Quiditch gotta be the most bullshit fictional sport ever invented.
>oh, you dominated your opponents 140-0 but their plot relevant characters only player happened to catch the macguffing? too bad, you lose

Years ago I remember working with a few other people on Veeky Forums to put together Harry Potter & the Roleplayer's Game but I have no idea what happened to it.

>But every big school has a sport's program
Incidentally, totally not the case in the UK, where almost all recruiting is done from junior leagues and amateurs - school sports are not something anyone really cares about

>enchanted drugs

oh god, I just want to know about. Please tell me the GM described the experience. That's like some next level shit.

I think an entire setting info spin off book like the Fantastic Beasts or history of Quidich book could be written just about recreational mind altering spells alone.

*know about that

Well, I found a patch of unknown plants near the forbidden forest, and tried various experiments at the alchemical lab to see if I could itentify it or use it for something, and to upgrade my herboristery skills. It was a complete failure, until I asked the GM how the extract smelled.
I'm not sure if the fumes actually caused an astral projection or if that was a mere hallucination, but I levitated through Hogwarts while seeing its multidimentional architecture, with other psychedelic stuff and memories of things yet to come. It was neat. The experience lasted a few days, and the party didn't carry me to the infirmary because they were afraid of being punished (we didn't have a very good track record). The second attempt, made to spy on the teachers and see the test questions in advance, wasn't successful. I went through the lake and ended in some deep caverns with Chthonian entities singing around me.
I only sold very diluted stuff.

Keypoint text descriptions
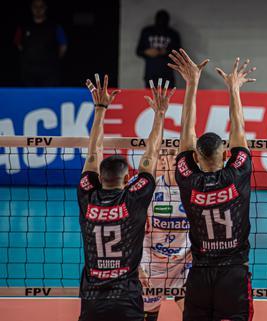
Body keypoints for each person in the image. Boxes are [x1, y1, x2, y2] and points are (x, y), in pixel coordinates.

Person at [77, 75, 173, 321]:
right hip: (126, 298)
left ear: (99, 176)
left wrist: (100, 109)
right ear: (128, 176)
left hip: (92, 299)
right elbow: (150, 156)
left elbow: (93, 152)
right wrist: (160, 113)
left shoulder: (87, 195)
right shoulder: (135, 197)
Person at [170, 49, 255, 321]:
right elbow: (239, 128)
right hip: (234, 273)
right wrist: (234, 88)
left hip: (200, 273)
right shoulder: (238, 172)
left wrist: (192, 83)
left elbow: (186, 131)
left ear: (196, 157)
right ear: (226, 153)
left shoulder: (187, 177)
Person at [140, 148, 191, 320]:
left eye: (178, 152)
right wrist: (139, 267)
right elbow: (133, 232)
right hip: (152, 265)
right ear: (162, 160)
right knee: (149, 315)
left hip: (183, 264)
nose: (175, 156)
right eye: (170, 153)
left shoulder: (194, 187)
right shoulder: (149, 190)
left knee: (194, 313)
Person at [14, 0, 68, 86]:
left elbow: (63, 46)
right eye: (35, 6)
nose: (38, 9)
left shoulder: (55, 26)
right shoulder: (24, 26)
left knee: (50, 97)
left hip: (49, 72)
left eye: (41, 7)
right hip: (28, 72)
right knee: (29, 97)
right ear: (31, 8)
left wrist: (52, 60)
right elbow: (18, 44)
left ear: (45, 8)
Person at [136, 10, 182, 88]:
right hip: (151, 73)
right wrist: (146, 52)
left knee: (168, 97)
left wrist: (166, 52)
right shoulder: (147, 32)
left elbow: (179, 53)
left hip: (167, 74)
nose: (161, 22)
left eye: (163, 20)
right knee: (151, 96)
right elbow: (138, 51)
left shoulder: (173, 34)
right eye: (160, 20)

**Exercise set**
1. According to the Hogwarts roleplaying passage, why did the party not carry the player's character to the infirmary during the days-long experience? Answer in one to three sentences.
2. Translate this sentence from the Hogwarts roleplaying passage into Spanish: "I went through the lake and ended in some deep caverns with Chthonian entities singing around me."

**Answer list**
1. The party was afraid of being punished. The group did not have a very good track record.

2. Atravesé el lago y terminé en unas cavernas profundas con entidades ctónicas cantando a mi alrededor.